See, I get that you’re a private company. And as an HR person, I also get that even adults love to run and tattle on each other. But your human resources manager isn’t the playground monitor and Facebook shouldn’t be either. It’s super creepy and kind of flies in the face of Mark Zuckerberg’s testimony that he wasn’t trying to censor people.
And while we’re at it, what is hate speech? Is it speech that is mean? What about a speech about a sincerely held belief that someone disagrees with? Heck, I once made a joke about vegans that resulted in a full on attack from a long time acquaintance who had gone vegan a couple of years ago. I’m sure he would have marked my joke as hate speech. Instead, he blocked me.

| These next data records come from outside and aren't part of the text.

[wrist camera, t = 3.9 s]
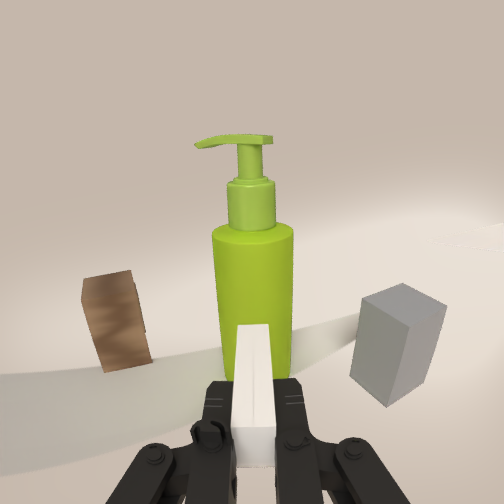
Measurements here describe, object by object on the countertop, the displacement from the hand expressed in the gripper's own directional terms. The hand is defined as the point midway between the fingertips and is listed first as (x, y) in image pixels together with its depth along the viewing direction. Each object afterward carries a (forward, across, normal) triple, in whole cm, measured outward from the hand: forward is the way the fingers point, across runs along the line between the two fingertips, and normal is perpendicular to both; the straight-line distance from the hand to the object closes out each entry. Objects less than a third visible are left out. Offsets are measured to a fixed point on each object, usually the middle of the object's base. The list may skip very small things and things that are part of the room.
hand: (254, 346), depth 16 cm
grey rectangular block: (+7, +12, -10) cm, 16 cm away
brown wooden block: (+11, -14, -9) cm, 20 cm away
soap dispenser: (+9, 0, -10) cm, 14 cm away
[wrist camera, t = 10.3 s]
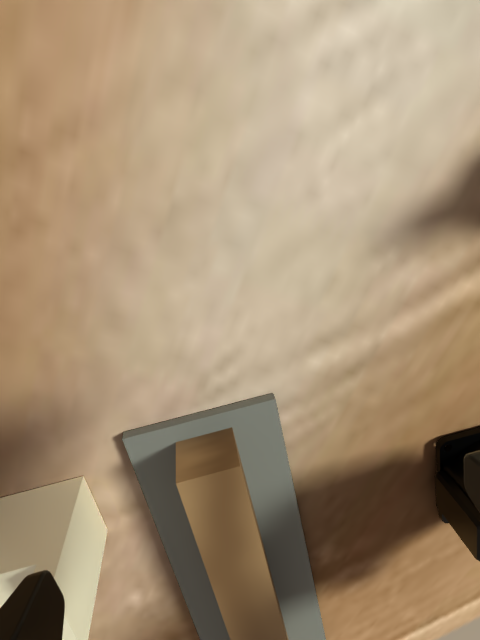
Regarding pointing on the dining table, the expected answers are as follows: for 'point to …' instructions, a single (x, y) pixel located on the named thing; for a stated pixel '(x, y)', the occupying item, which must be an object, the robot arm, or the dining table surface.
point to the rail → (228, 535)
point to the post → (55, 546)
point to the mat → (268, 502)
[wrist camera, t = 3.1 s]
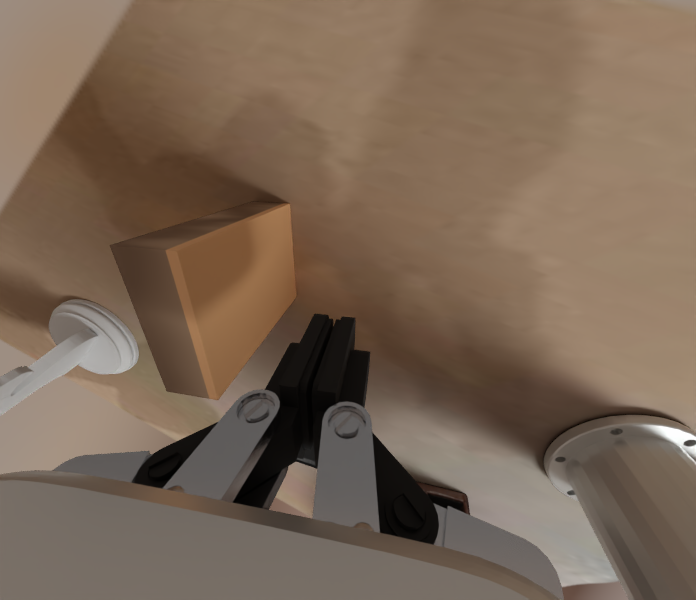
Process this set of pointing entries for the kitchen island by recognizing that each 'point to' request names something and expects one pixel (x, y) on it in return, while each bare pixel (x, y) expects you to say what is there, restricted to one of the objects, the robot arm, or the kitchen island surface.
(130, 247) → the tan flat block
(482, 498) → the kitchen island surface
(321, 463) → the robot arm
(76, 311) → the chess piece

Whenever I write about Megyn Kelly my email inbox fills up with death threats from both sides of the aisle. I laugh about them, because really?
If someone says something so awful that I don’t want to see it again, you have already given me the tools to get it out of my feed.
I understand this is an experiment. It’s a bad one. It’s going to get political very, very fast. People can gather their friends to go mark their political opponents’ posts as hate speech. Teach the algorithm that certain ideas are hateful.
The way to fight horrible ideas is with more speech. Not by running to Big Brother. While you can certainly do what you want, I suggest that if you want to keep people on your website, you’ll let this hate speech experiment fail.